**Excerpt provided**
Mustafa Abushagur: I’m on the side of the Libyan people. Clearly there’s a plan to have an election. But, of course, the situation in the country today is not very favourable for that. I mean, there’s a war going in the east, there are a lot of clashes around Tripoli, as it has been for the last two or three weeks. So this environment is not very suitable for any fair and free election for the Libyan people. The country needs to be stabilised first to allow for any election in the future. Elections are not a magical thing that will solve the problem. Even if we have election I don’t think it will make a big difference today.
SS: Ok, your main idea is to stabilise Libya before holding elections, but how are you going to do that? How can you stabilise Libya? It hasn’t been happening for the past few years...
MA: That’s true. It’s a very challenging situation because of the militias who took over every part of the country. They are in the east, they are in the west, they are in the south, they are everywhere. And these militias are getting support internally and also from the outside. Clearly the foreign intervention has to stop. To stop supporting these militias they should be interested in the stabilisation of the country because it’s in the best interest of everybody.
SS: Speaking of militias, the report from Atlantic Council says that there are at least 20 million weapons to the six million inhabitants - a huge number, - that’s despite the UN ban on arms exports to Libya. The conflicting militia groups seem to operate without paying attention to what the Tripoli government thinks. Does the government in Tripoli have any real power on the ground if they can’t control these things?
MA: I don’t believe thateither of the governments - clearly the government in Tripoli which is the Government of National Accord has no power on the ground or whatsoever to be able to do that. But I think there’s a lot of public pressure today on those militias because people are fed up with them, and also because of what’s been going on in the last couple of weeks. So the government itself doesn’t have much power, it has one power in its hands which is the power of money and wealth. And they have used it over the last three years to protect themselves. Unfortunately, the government submitted its wealth to the militias. That’s the problem. Well, the number of weapons in the country - I mean, who knows, there can be 20 million, there can be more than that. But most of these weapons were inherited from the former regime. Clearly before the regime collapsed they opened all the depos for the military, so, of course, they have them. Plus, there are some countries (even though, as you said, there’s an UN embargo) that still bring weapons in. They come from Egypt, The United Arab Emirates and some other places. And, of course, there’s a very dangerous situation.

**Supplied material**
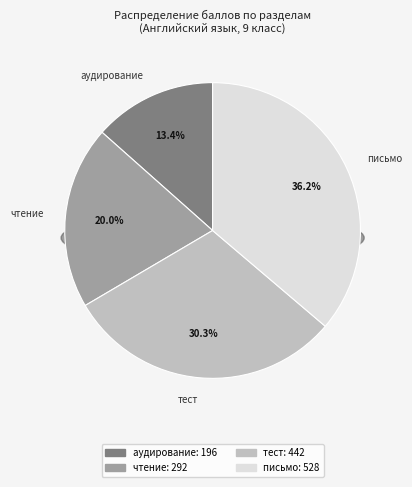

Does 25 represent more than half of the total?

No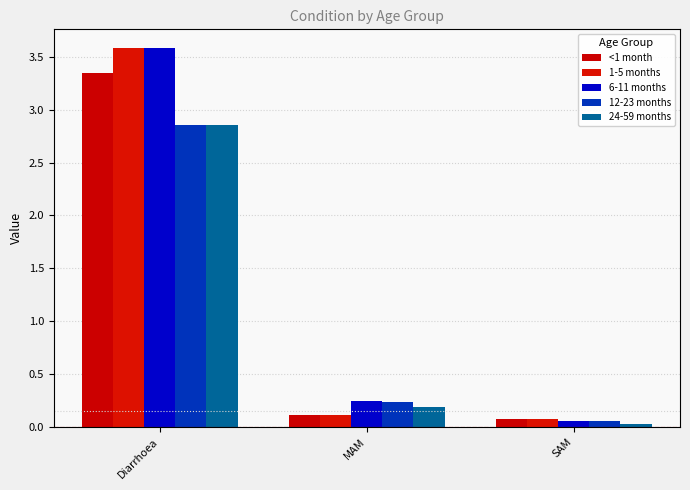

What is the sum of the 24-59 months values at SAM and Diarrhoea?

2.9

**Problems and tasks**
1/ In the Libya interview, copy the passage from "SS: Ok, your" to "past few years...".
2/ In the Libya interview, which countries are named as still bringing weapons into Libya despite the UN embargo?

**Answer set**
1/
SS: Ok, your main idea is to stabilise Libya before holding elections, but how are you going to do that? How can you stabilise Libya? It hasn’t been happening for the past few years...

2/ Egypt and the United Arab Emirates, along with some other places.